As the course aims to teach and train skills in a real-world context, the use of AI (or any other available resources) to develop the prototypes is not only allowed but even encouraged. However, due to the strongly unique and highly individualized nature of the challenges, it is not expected that AI can fully solve the task and an exceptionally high level of creativity and problem-solving skills is still required from the students themselves.

It was great to be able to use your skills on something worthwhile
student feedback

Motivation, Project Mission, Vision Statement 

The course exposes students to real-world assistive technology design through a challenge-based learning format. It addresses societal and individual needs by placing students in close collaboration with people with physical disabilities (called “challengers”), helping them tackle a real daily-life barrier. The format is inspired by the annual HackaHealth hackathon, translating its collaborative and impact-driven spirit and fast pace into a structured, semester-long educational setting.

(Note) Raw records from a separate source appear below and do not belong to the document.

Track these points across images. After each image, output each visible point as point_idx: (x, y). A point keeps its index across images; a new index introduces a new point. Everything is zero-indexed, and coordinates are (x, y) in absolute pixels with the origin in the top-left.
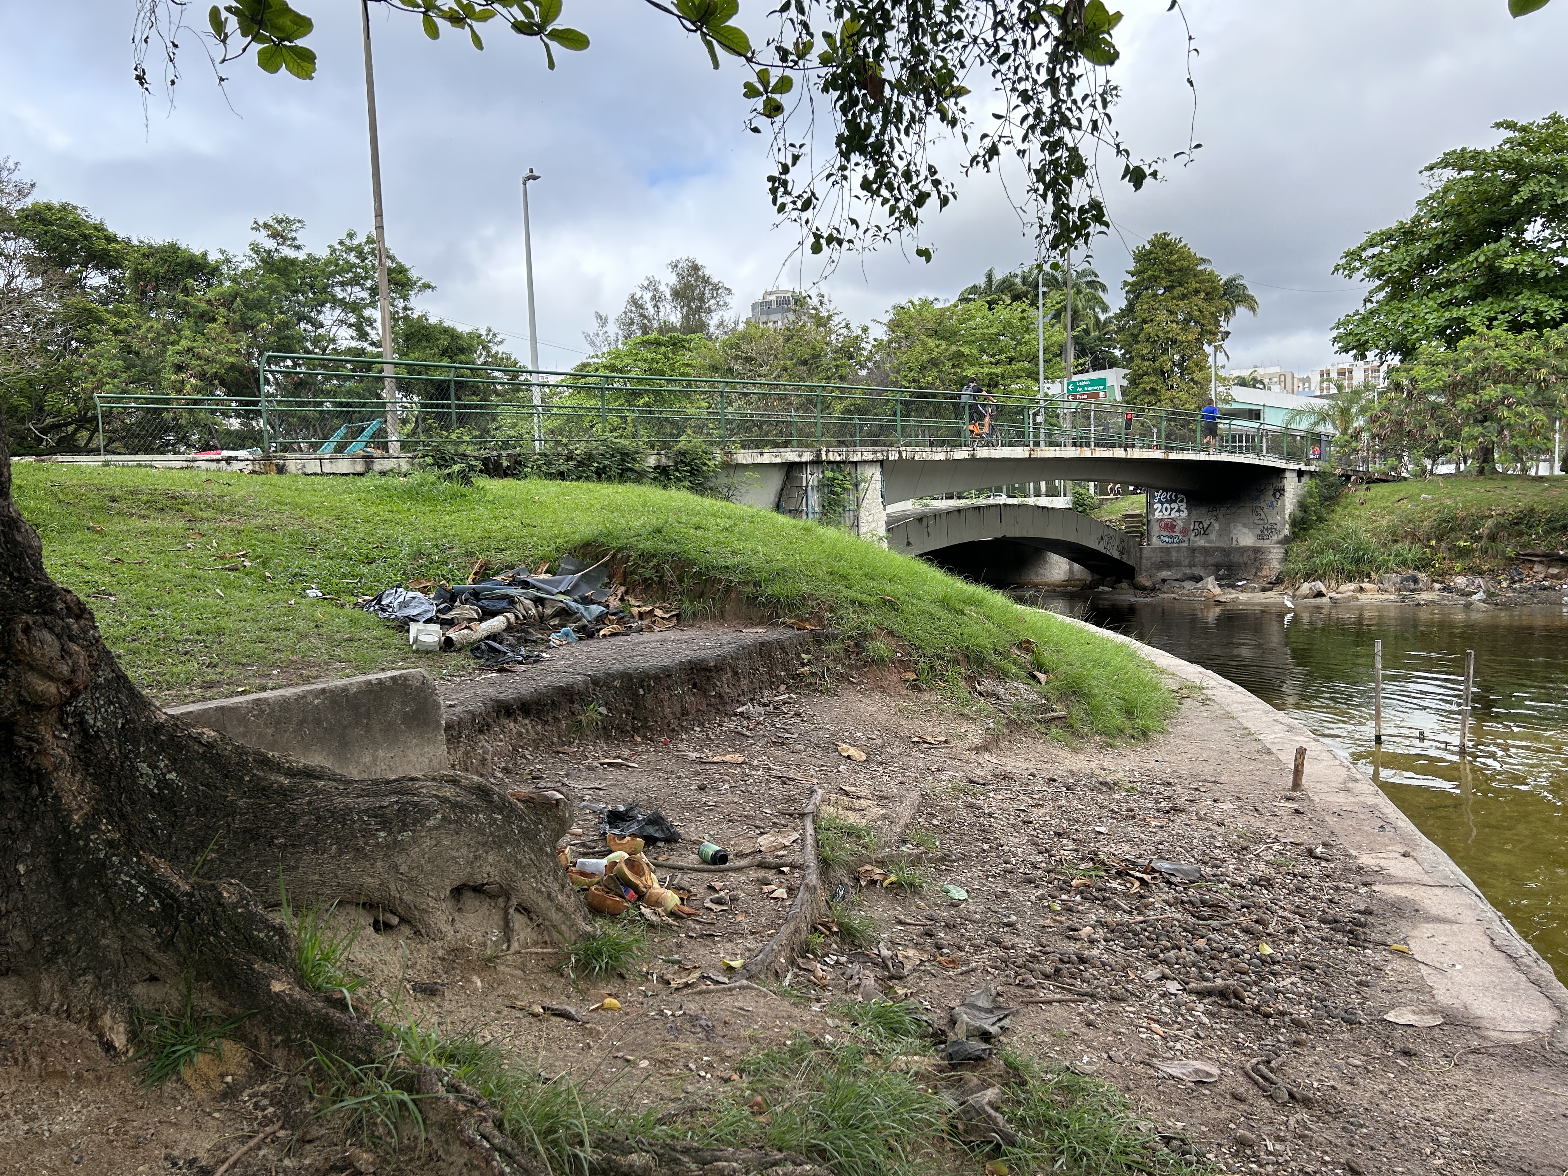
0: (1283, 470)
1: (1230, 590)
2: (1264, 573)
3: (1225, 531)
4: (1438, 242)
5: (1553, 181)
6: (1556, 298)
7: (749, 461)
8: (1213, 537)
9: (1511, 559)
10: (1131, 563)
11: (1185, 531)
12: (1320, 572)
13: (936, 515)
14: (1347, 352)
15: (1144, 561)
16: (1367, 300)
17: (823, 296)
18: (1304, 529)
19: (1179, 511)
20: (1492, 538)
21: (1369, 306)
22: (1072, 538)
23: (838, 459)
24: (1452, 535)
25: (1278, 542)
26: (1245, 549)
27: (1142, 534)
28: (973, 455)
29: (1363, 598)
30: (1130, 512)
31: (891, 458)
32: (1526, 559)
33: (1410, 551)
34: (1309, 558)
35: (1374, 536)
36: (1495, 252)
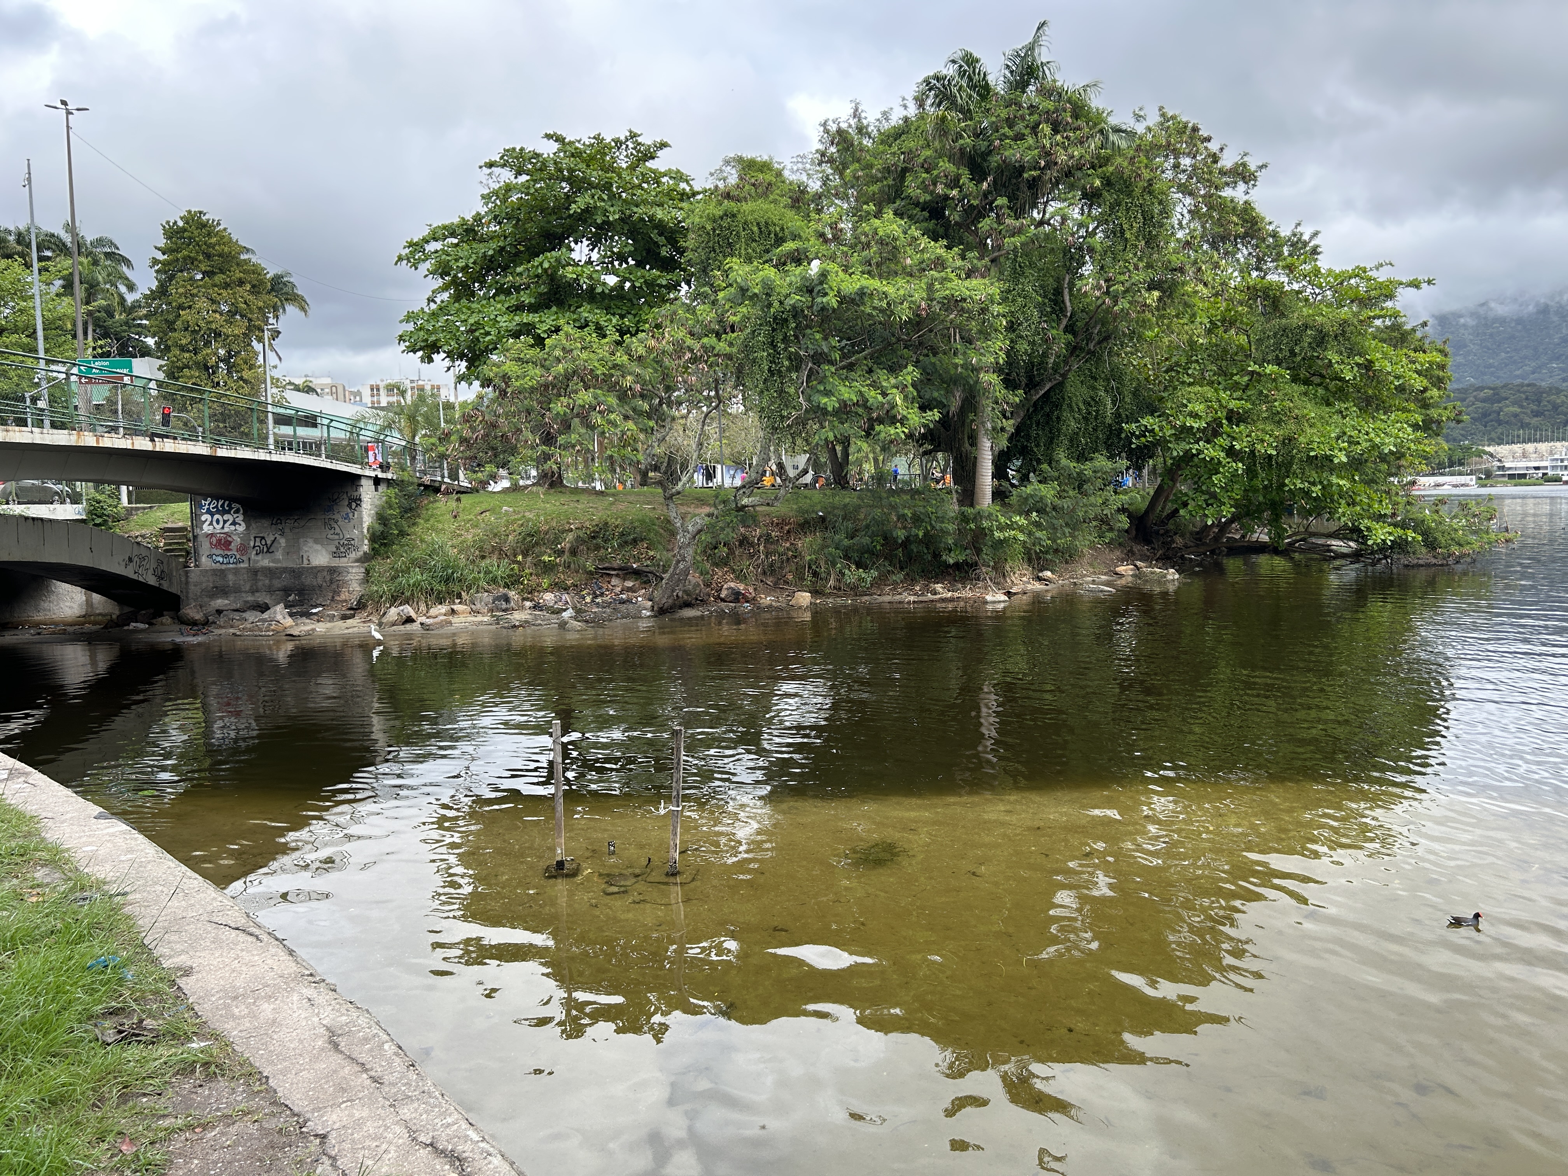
0: (359, 477)
1: (304, 620)
2: (343, 597)
3: (293, 548)
4: (501, 244)
5: (606, 197)
8: (279, 555)
9: (591, 573)
10: (174, 590)
11: (243, 549)
14: (413, 352)
15: (192, 587)
16: (431, 300)
18: (385, 545)
19: (234, 523)
20: (574, 552)
22: (84, 560)
24: (537, 550)
25: (357, 561)
26: (318, 570)
27: (188, 553)
29: (458, 621)
30: (170, 525)
32: (604, 573)
33: (500, 568)
34: (394, 578)
35: (460, 552)
36: (558, 260)
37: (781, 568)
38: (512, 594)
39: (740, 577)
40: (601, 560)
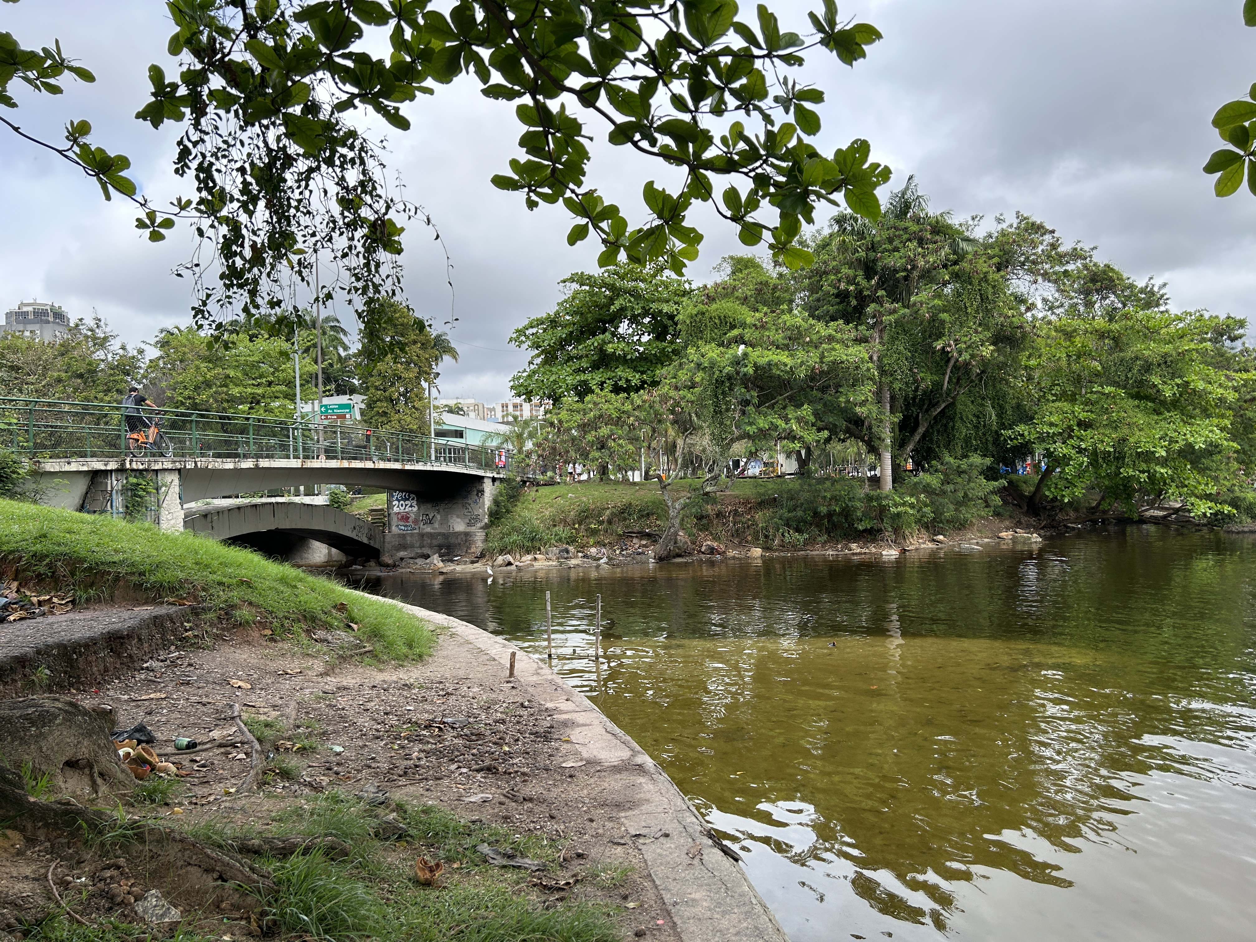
0: (483, 477)
1: (450, 563)
2: (472, 550)
3: (445, 521)
4: (571, 329)
5: (632, 299)
6: (638, 372)
7: (57, 469)
8: (436, 525)
9: (620, 535)
10: (376, 546)
11: (416, 521)
12: (509, 548)
13: (219, 512)
14: (520, 396)
15: (386, 544)
16: (531, 363)
17: (100, 320)
18: (498, 518)
19: (411, 506)
20: (610, 522)
21: (532, 367)
22: (331, 528)
23: (141, 467)
24: (587, 521)
25: (481, 528)
26: (458, 534)
27: (384, 524)
28: (257, 465)
29: (537, 565)
30: (374, 508)
31: (188, 467)
32: (628, 535)
33: (563, 531)
34: (502, 538)
35: (542, 522)
36: (603, 340)
37: (744, 532)
38: (571, 548)
39: (716, 538)
40: (627, 527)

The mission of the course is to teach students (and, hence, potential future engineers) how to develop, prototype, and evaluate assistive technologies in a user-centered design process, emphasizing direct engagement with end users to ensure the solutions are not only functional, but meaningful. With this, students gain firsthand experience of how engineering can support societal needs, promote inclusion, and improve quality of life for individuals with disabilities.

Innovative Elements

The hands-on, project-based approach of this course combines relevant subject-specific competences such as engineering, user-centered design, accessibility, and project management, with social and personal competencies. Uniquely, this course further fosters the direct interaction with actual end users of the technologies (i.e., people with disabilities) and aims for practical outcomes which can and will directly be used in the real world after completion of the project. This prospect of working on a real problem and the outcome having a real impact is expected to have a considerable positive effect on students’ motivation. Further, this format prepares them well for later projects in their career where they will also not be able to fall back on an off-the-shelf solution.

Conventionally, during group projects in their studies, students mostly work together with other students from their own or very closely related fields. However, after graduating and when working in industry, they will likely often work together with colleagues from different backgrounds. Therefore, the interdisciplinary collaboration between students coming from various departments is intended to equip the students with important personal and social competencies for their future careers.

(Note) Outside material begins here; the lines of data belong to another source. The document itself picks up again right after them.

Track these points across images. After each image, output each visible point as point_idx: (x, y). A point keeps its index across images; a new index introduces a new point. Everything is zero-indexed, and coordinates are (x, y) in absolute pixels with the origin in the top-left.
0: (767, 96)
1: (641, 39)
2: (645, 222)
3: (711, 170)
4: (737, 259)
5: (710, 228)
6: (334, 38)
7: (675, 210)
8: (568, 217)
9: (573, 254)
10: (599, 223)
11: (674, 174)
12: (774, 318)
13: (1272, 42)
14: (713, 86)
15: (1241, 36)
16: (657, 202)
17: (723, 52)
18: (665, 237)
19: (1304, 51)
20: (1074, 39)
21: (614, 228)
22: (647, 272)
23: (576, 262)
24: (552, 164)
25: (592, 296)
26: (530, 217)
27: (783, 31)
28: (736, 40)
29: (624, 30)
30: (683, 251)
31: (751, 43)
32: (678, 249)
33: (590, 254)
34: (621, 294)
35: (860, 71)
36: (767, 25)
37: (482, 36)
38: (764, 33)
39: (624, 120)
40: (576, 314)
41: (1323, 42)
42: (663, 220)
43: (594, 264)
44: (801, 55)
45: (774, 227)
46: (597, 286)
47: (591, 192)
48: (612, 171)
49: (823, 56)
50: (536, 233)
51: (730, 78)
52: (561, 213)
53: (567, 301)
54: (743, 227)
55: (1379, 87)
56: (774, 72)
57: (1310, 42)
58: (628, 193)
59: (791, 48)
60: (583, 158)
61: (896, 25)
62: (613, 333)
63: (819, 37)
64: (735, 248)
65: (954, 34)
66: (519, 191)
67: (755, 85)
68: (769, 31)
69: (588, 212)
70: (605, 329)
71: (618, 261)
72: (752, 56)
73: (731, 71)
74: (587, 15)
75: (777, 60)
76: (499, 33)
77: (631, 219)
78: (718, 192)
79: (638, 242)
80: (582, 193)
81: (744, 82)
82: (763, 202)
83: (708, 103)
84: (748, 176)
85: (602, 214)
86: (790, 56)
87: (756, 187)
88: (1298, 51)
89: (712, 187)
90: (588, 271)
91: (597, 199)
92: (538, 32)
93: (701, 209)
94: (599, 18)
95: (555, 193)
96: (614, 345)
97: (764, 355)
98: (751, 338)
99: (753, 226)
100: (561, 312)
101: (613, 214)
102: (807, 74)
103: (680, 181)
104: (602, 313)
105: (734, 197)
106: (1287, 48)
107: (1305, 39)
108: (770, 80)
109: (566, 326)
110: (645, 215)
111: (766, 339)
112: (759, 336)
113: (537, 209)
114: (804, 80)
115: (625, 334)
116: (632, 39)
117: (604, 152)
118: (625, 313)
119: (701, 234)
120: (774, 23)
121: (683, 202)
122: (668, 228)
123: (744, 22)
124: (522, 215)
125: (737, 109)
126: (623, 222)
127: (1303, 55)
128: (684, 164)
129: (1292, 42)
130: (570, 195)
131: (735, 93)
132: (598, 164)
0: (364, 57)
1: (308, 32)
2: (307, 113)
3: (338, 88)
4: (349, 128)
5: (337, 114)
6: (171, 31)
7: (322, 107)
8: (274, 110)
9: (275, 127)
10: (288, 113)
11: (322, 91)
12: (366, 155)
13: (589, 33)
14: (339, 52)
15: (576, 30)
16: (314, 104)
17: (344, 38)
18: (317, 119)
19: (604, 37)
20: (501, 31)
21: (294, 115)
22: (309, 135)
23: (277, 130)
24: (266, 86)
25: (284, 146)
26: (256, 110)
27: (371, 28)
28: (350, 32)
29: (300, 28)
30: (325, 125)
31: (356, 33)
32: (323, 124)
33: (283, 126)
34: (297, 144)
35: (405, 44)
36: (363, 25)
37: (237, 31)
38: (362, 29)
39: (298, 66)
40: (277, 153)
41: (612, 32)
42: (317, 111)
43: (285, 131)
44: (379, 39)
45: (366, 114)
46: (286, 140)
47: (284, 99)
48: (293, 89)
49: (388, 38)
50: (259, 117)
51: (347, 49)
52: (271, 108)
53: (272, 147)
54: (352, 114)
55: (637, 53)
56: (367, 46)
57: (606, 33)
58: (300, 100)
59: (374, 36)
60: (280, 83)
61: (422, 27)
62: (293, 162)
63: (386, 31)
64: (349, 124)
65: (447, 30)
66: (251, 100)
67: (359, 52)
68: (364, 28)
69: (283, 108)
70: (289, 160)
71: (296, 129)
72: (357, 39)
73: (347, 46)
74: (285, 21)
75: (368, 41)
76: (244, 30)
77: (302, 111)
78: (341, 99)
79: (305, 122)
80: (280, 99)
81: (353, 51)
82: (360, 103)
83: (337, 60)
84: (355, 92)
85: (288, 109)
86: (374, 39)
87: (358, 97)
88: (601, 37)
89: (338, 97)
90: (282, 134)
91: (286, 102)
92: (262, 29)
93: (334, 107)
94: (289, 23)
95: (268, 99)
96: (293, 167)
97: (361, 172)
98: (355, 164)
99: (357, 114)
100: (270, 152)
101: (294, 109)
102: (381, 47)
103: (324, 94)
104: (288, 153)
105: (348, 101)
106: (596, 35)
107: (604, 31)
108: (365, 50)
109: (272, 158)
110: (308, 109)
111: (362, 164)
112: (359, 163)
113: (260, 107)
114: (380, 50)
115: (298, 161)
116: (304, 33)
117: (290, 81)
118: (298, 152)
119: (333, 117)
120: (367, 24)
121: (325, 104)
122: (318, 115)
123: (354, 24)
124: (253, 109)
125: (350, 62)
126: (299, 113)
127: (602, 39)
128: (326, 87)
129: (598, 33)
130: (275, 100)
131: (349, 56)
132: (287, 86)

I think the course was awesome, especially coming from mechanical engineering it was very nice to work in a interdisciplinary team and to have a real impact on a person’s life.
student feedback

Effects on Student Learning 

In a feedback survey after completion of the course, students indicated that they had developed competencies across all areas of the ETH competency framework, with particularly strong gains in social (e.g., communication, cooperation, and teamwork) and personal (e.g., adaptability, creative and critical thinking) skills compared to subject-specific (e.g., prototyping and risk management) or methodological competencies (e.g., project management and problem-solving). This contrasts with many traditional ETH courses focusing primarily on subject-specific skills and was perceived by students as highly relevant for their future careers.

ETH Competence Framework

Which Elements of Your Project Would You Recommend to Others? 

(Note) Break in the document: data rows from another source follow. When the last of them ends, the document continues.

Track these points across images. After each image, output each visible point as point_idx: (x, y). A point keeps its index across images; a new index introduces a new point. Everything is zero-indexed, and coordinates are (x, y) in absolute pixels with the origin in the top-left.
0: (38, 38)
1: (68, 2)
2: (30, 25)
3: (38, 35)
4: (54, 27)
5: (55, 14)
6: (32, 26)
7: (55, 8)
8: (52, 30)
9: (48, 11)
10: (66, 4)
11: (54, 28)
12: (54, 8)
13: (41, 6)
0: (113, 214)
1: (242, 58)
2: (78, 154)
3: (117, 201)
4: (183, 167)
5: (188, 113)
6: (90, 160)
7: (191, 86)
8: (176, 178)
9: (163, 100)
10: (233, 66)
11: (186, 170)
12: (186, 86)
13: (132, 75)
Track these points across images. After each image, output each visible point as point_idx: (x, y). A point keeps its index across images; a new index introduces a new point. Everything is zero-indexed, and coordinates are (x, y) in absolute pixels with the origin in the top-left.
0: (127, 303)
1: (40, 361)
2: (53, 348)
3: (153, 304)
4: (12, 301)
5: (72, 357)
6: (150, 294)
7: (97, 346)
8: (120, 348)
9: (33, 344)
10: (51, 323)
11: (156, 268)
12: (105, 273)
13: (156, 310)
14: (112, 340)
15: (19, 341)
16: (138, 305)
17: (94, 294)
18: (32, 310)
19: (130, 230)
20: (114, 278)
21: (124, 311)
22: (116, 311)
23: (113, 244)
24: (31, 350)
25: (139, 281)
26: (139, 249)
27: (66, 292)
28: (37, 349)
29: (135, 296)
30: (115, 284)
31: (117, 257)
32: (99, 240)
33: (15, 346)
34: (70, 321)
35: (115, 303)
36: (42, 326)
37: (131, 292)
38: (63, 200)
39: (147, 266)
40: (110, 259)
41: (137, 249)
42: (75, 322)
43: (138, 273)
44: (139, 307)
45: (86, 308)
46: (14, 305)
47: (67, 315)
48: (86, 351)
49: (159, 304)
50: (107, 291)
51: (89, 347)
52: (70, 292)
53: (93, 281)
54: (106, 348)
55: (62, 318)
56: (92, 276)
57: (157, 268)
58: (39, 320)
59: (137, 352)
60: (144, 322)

Framing a course project around a real-world challenge, which includes the building of a personal connection between the students and the intended recipient of the project outcome, highly promotes students‘ engagement and motivation. However, it needs to be considered that the scaling of such a course format is difficult: if a similar course should accommodate a notably larger number of students, the offered projects would need to pursue a common challenge, and significantly more resources (e.g., workshop access, supervisors, hardware budget) would need to be provided.